Meet a great art mecca: The United States

“Villa America: American Moderns’ shows the scope and variety of American art

Katrina Wilber

In terms of the artistic hierarchy of the early 20th century, one would think that Europe ” and its meccas, London and Paris ” would claim the top spot.

After all, countless writers, painters and poets traveled overseas to study in England, France and Spain. America’s greatest performers, authors and artists took up residency throughout Europe.

Who would have thought that ” thanks to two world wars, dramatic social change and a severe economic depression ” New York would leave Paris in the dust and become the art capital of the world?

“Villa America: American Moderns, 1900-1950” gives a chronological insight to this development of modern art in America and including the works of such luminaries as Stuart Davis, Gerald Murphy and Georgia O’Keeffe.

This 85-piece exhibit is merely a fraction of the collection of American modern art owned by Myron Kunin, a Minneapolis native and lifetime trustee of the Minneapolis Institute of Arts.

“We wanted the exhibit because it’s from a fantastic collection,” said Sue Canterbury, an associate curator in the institute’s painting department. “It’s one of the most important collections that focus on the works of early American modernists.”
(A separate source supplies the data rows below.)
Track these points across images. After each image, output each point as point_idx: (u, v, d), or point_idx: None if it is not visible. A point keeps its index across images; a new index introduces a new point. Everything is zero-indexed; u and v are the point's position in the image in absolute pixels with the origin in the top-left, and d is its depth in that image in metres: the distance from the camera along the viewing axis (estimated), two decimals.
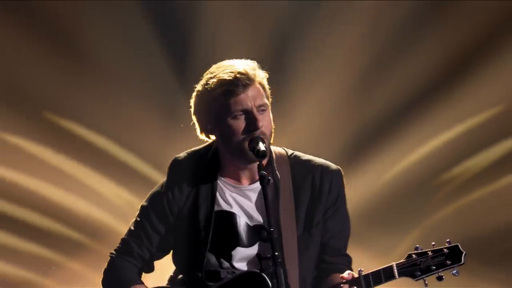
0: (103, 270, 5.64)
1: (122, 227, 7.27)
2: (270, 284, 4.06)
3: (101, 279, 4.41)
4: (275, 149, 4.34)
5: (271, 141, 4.25)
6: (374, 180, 7.58)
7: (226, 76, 4.09)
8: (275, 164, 4.25)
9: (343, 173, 4.33)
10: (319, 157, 4.57)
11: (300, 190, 4.25)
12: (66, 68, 7.40)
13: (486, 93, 7.40)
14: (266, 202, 3.86)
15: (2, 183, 7.38)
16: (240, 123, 4.07)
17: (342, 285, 4.04)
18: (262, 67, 5.04)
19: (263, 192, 3.87)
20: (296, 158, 4.31)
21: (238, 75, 4.09)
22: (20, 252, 7.48)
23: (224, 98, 4.07)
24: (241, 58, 5.84)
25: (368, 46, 7.61)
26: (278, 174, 4.23)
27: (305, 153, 4.66)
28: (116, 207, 7.54)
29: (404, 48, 7.51)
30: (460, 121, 7.49)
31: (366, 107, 7.61)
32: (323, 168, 4.26)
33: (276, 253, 3.76)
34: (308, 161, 4.30)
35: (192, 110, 4.22)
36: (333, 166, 4.29)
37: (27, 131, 7.37)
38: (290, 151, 4.35)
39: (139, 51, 7.60)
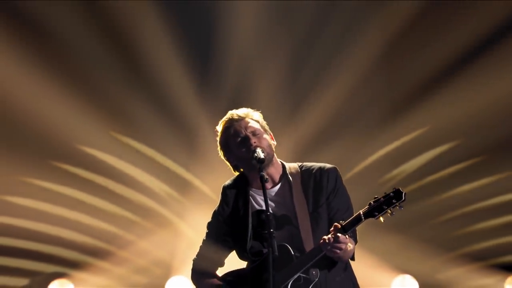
0: (151, 240, 7.14)
1: (162, 210, 8.70)
2: (292, 251, 4.75)
3: (190, 276, 5.12)
4: (290, 164, 5.01)
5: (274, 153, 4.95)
6: None
7: (225, 119, 4.98)
8: (288, 173, 4.95)
9: (338, 169, 4.96)
10: (310, 157, 5.58)
11: (307, 185, 4.90)
12: (124, 100, 8.54)
13: (417, 117, 8.57)
14: (265, 195, 4.66)
15: (81, 181, 8.59)
16: (242, 146, 4.88)
17: (330, 233, 4.61)
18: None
19: (262, 188, 4.68)
20: (304, 166, 5.00)
21: (230, 116, 4.97)
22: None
23: (227, 133, 4.94)
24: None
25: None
26: (291, 178, 4.92)
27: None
28: (158, 196, 8.73)
29: (357, 84, 8.59)
30: (398, 138, 8.72)
31: (340, 124, 8.64)
32: (321, 169, 4.93)
33: (272, 230, 4.54)
34: (311, 166, 4.98)
35: (220, 154, 5.01)
36: (328, 165, 4.96)
37: (99, 145, 8.58)
38: (300, 163, 5.01)
39: (172, 80, 8.60)
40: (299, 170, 4.95)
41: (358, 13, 8.60)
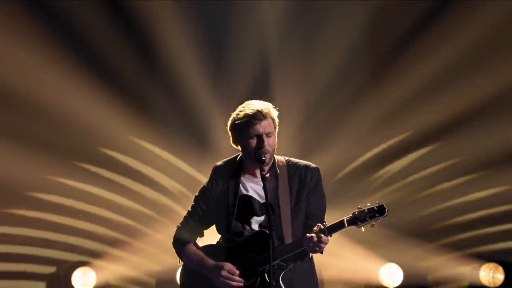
0: (164, 233, 7.27)
1: (175, 206, 8.94)
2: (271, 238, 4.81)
3: (171, 242, 5.13)
4: (278, 157, 5.06)
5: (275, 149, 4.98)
6: (331, 176, 8.75)
7: (249, 112, 4.92)
8: (276, 165, 5.03)
9: (320, 169, 5.07)
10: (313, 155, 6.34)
11: (292, 180, 4.99)
12: (142, 107, 8.71)
13: (401, 123, 8.96)
14: (265, 192, 4.82)
15: (102, 180, 8.79)
16: (253, 142, 4.92)
17: (313, 233, 4.72)
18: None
19: (263, 185, 4.83)
20: (290, 161, 5.08)
21: (256, 112, 4.91)
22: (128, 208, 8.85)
23: (246, 126, 4.92)
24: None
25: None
26: (278, 170, 4.99)
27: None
28: (170, 193, 9.02)
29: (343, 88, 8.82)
30: (384, 141, 9.13)
31: (337, 128, 8.90)
32: (306, 167, 5.04)
33: (271, 225, 4.71)
34: (297, 162, 5.07)
35: (228, 127, 5.01)
36: (313, 165, 5.06)
37: (119, 147, 8.80)
38: (287, 158, 5.08)
39: (182, 86, 8.70)
40: (286, 164, 5.04)
41: (349, 23, 8.78)
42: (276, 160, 5.04)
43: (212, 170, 5.15)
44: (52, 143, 8.55)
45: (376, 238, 8.54)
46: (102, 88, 8.51)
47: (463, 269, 8.85)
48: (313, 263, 5.06)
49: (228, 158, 5.16)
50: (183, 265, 5.16)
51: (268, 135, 4.92)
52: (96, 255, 8.79)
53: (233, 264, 4.92)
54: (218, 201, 5.07)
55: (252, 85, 8.70)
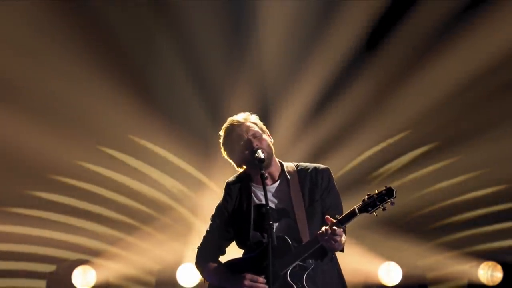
0: (165, 232, 7.31)
1: (175, 205, 9.02)
2: (290, 242, 4.89)
3: (194, 263, 5.21)
4: (287, 164, 5.13)
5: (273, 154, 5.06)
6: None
7: (226, 124, 5.14)
8: (286, 171, 5.09)
9: (330, 169, 5.11)
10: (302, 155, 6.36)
11: (304, 183, 5.03)
12: (142, 108, 8.65)
13: (401, 122, 9.06)
14: (265, 191, 4.84)
15: (102, 178, 8.83)
16: (243, 147, 5.03)
17: (328, 226, 4.73)
18: None
19: (263, 184, 4.85)
20: (299, 165, 5.13)
21: (231, 121, 5.11)
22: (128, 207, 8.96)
23: (229, 137, 5.09)
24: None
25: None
26: (288, 176, 5.06)
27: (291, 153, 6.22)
28: (170, 192, 9.07)
29: (342, 83, 8.81)
30: (384, 140, 9.20)
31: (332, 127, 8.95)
32: (316, 169, 5.09)
33: (271, 222, 4.72)
34: (306, 165, 5.12)
35: (224, 155, 5.14)
36: (322, 166, 5.12)
37: (119, 149, 8.86)
38: (296, 163, 5.14)
39: (185, 93, 8.77)
40: (296, 169, 5.08)
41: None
42: (285, 166, 5.10)
43: (225, 186, 5.21)
44: (52, 142, 8.49)
45: (375, 236, 8.61)
46: (101, 87, 8.50)
47: (462, 268, 8.90)
48: (337, 264, 5.08)
49: (238, 173, 5.20)
50: (208, 284, 5.21)
51: (254, 135, 5.01)
52: (96, 253, 8.81)
53: (257, 272, 4.94)
54: (234, 215, 5.13)
55: (253, 86, 8.75)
These artists found it vital to rebuff anything European in trends and training. O’Keeffe wouldn’t even travel abroad, let alone study in Europe.
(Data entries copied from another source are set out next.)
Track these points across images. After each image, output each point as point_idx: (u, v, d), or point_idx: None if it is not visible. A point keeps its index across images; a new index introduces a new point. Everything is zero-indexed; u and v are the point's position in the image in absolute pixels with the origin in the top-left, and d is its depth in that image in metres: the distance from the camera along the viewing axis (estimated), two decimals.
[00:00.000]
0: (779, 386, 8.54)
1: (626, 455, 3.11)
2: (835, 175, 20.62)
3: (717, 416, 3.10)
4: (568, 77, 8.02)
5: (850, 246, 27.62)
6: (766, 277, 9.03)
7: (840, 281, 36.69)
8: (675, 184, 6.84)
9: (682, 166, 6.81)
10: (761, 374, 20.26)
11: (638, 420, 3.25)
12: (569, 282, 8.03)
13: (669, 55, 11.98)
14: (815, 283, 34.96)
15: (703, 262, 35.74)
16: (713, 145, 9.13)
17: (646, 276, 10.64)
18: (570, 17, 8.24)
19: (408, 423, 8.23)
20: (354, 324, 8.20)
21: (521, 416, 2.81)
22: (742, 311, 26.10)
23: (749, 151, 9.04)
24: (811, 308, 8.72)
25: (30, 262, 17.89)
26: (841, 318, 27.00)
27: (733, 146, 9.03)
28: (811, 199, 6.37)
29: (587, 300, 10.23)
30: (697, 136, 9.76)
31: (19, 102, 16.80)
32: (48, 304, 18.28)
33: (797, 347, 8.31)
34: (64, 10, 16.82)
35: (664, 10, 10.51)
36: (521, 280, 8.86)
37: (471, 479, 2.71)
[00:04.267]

“There was a real concern within some artistic sectors about how to create a completely American art form,” Canterbury said. “They didn’t want to be beholden to the European artists.”
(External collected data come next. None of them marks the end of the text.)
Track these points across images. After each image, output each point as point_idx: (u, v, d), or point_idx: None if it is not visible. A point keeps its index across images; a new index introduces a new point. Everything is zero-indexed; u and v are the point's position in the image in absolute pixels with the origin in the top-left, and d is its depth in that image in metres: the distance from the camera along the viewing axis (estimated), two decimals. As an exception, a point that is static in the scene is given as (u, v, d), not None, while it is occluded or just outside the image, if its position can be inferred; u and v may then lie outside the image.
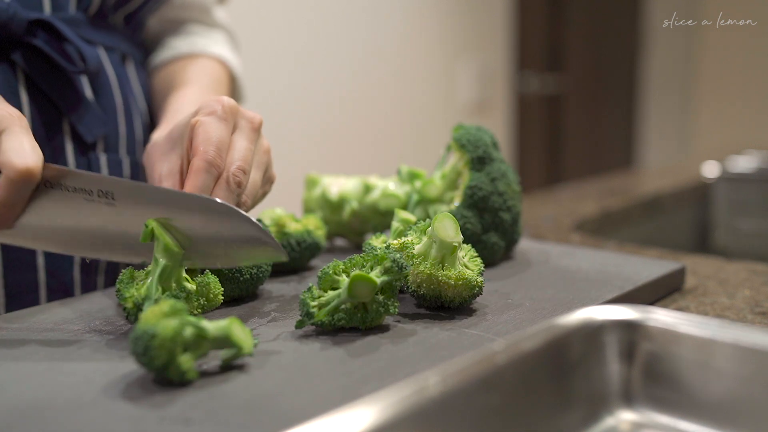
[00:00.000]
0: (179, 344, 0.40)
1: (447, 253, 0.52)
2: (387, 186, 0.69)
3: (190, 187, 0.51)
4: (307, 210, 0.73)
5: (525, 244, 0.73)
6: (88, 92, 0.68)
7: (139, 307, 0.48)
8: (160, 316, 0.41)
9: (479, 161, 0.64)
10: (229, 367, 0.43)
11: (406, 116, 2.38)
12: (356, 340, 0.47)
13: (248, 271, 0.55)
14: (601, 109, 3.54)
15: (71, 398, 0.39)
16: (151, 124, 0.78)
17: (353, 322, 0.49)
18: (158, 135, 0.64)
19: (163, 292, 0.49)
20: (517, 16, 2.89)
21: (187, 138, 0.55)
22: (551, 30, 3.13)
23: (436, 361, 0.43)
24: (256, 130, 0.57)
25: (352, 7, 2.16)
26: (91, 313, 0.54)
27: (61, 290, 0.66)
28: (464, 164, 0.65)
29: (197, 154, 0.52)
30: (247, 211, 0.54)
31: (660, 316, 0.44)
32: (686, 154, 3.55)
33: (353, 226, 0.72)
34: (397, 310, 0.50)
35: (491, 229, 0.65)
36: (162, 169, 0.56)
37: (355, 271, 0.48)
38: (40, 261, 0.64)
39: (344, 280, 0.49)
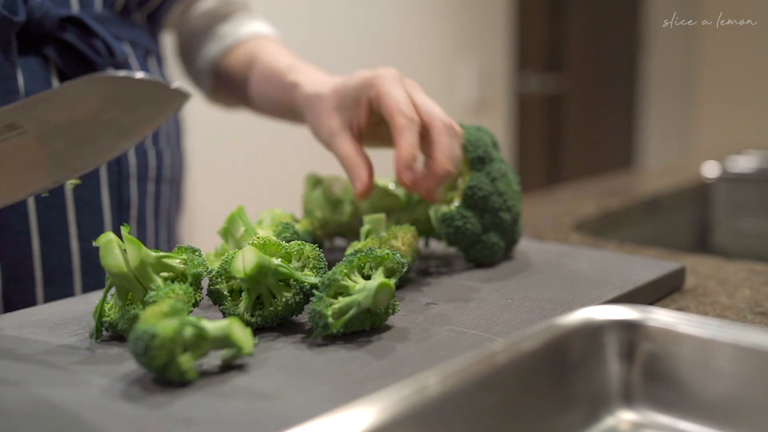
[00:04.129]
0: (179, 344, 0.40)
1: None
2: (387, 186, 0.69)
3: (404, 145, 0.57)
4: (307, 210, 0.73)
5: (525, 244, 0.73)
6: None
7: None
8: (160, 316, 0.41)
9: (479, 161, 0.64)
10: (229, 367, 0.43)
11: (406, 116, 2.38)
12: (356, 340, 0.47)
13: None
14: (601, 109, 3.54)
15: (71, 398, 0.39)
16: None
17: (364, 325, 0.48)
18: (317, 89, 0.66)
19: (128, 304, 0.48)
20: (517, 16, 2.89)
21: (363, 101, 0.61)
22: (551, 30, 3.13)
23: (436, 361, 0.43)
24: (420, 88, 0.63)
25: (352, 7, 2.16)
26: (90, 313, 0.54)
27: (94, 274, 0.69)
28: (464, 164, 0.65)
29: (397, 114, 0.58)
30: (455, 160, 0.59)
31: (660, 316, 0.44)
32: (686, 154, 3.55)
33: (353, 226, 0.72)
34: (398, 309, 0.50)
35: (491, 229, 0.65)
36: (332, 124, 0.63)
37: (379, 280, 0.47)
38: (75, 246, 0.68)
39: (354, 285, 0.48)
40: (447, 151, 0.58)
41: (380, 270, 0.49)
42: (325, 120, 0.63)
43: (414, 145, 0.57)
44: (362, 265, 0.49)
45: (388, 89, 0.60)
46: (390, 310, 0.49)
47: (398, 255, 0.50)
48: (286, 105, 0.74)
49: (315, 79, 0.69)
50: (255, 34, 0.87)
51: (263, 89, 0.80)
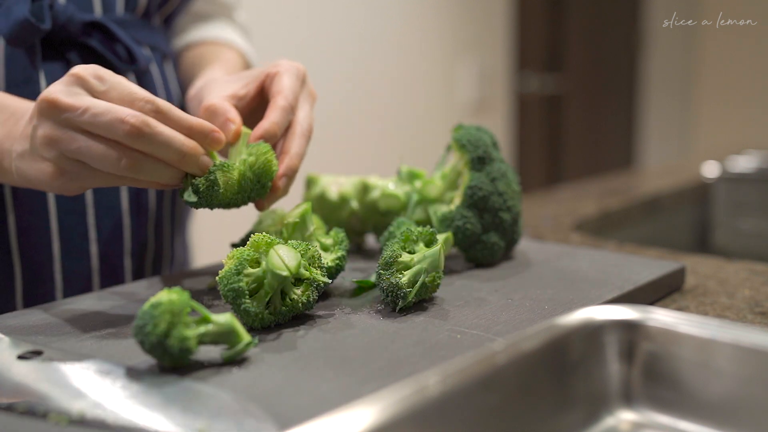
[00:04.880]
0: (182, 316, 0.41)
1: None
2: (387, 186, 0.69)
3: (272, 119, 0.58)
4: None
5: (525, 244, 0.73)
6: None
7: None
8: (167, 296, 0.42)
9: (479, 161, 0.64)
10: (228, 366, 0.43)
11: (406, 116, 2.38)
12: (357, 340, 0.47)
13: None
14: (601, 109, 3.54)
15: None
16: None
17: (427, 294, 0.54)
18: (211, 75, 0.68)
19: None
20: (517, 16, 2.89)
21: (258, 81, 0.61)
22: (551, 30, 3.13)
23: (436, 361, 0.43)
24: (315, 101, 0.64)
25: (352, 7, 2.16)
26: (88, 315, 0.54)
27: (112, 276, 0.71)
28: (464, 164, 0.65)
29: (281, 95, 0.59)
30: (302, 158, 0.60)
31: (660, 316, 0.44)
32: (686, 154, 3.55)
33: (353, 226, 0.72)
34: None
35: (491, 229, 0.65)
36: (224, 90, 0.61)
37: (438, 243, 0.55)
38: (94, 249, 0.69)
39: (412, 258, 0.53)
40: (300, 150, 0.59)
41: (420, 243, 0.55)
42: (215, 91, 0.62)
43: (280, 125, 0.58)
44: (406, 241, 0.55)
45: (287, 75, 0.60)
46: (443, 270, 0.55)
47: (433, 228, 0.56)
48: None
49: (219, 71, 0.71)
50: (214, 39, 0.84)
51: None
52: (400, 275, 0.53)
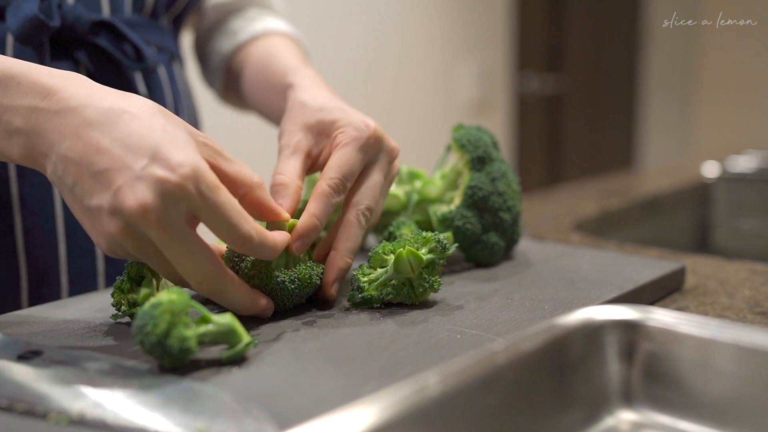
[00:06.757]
0: (182, 316, 0.41)
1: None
2: (387, 186, 0.69)
3: (310, 210, 0.53)
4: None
5: (525, 244, 0.73)
6: (142, 89, 0.72)
7: None
8: (167, 296, 0.42)
9: (479, 161, 0.64)
10: (228, 366, 0.43)
11: (406, 116, 2.38)
12: (357, 340, 0.47)
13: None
14: (601, 109, 3.54)
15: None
16: (199, 115, 0.81)
17: (400, 297, 0.53)
18: (307, 99, 0.61)
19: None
20: (517, 16, 2.89)
21: (325, 139, 0.58)
22: (551, 30, 3.13)
23: (436, 361, 0.43)
24: (393, 161, 0.58)
25: (353, 7, 2.16)
26: (88, 315, 0.54)
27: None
28: (464, 164, 0.65)
29: (324, 177, 0.54)
30: (355, 252, 0.55)
31: (660, 316, 0.44)
32: (686, 154, 3.55)
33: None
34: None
35: (491, 229, 0.65)
36: (294, 137, 0.58)
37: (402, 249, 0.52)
38: (99, 250, 0.68)
39: (391, 258, 0.53)
40: (351, 245, 0.54)
41: (424, 248, 0.53)
42: (292, 128, 0.59)
43: (320, 217, 0.52)
44: (410, 244, 0.53)
45: (344, 146, 0.55)
46: (427, 284, 0.52)
47: (441, 236, 0.54)
48: (276, 105, 0.70)
49: (311, 87, 0.64)
50: (268, 31, 0.82)
51: (260, 85, 0.76)
52: (367, 270, 0.54)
The exhibit covers 50 years of American artistic ingenuity. Fifty years is a long time, especially in the art world. Methods and styles change quicker than you can say “Picasso.” The institute acknowledges this by dividing the exhibit into five categories: “American Moderns,” “The Artist’s Portrait,” “In the Studio,” “Return From Bohemia” and “The American Scene.”

“Otherwise, it becomes difficult to tell the story chronologically because of the many stylistic trends,” Canterbury said.

Despite the assistance of categories, it’s often difficult to see the connection within a category. Cubist-inspired paintings with disproportionate subjects are almost next door to a brightly colored painting of overlapping shapes.

Even the portraits and self-portraits showcase numerous styles. One portrait uses light, realistic hues, while another plays with sharp angles and furious blacks and grays.

“It’s a chance to show a select slice of American modern art,” Canterbury said. “It’s a dynamic collection.”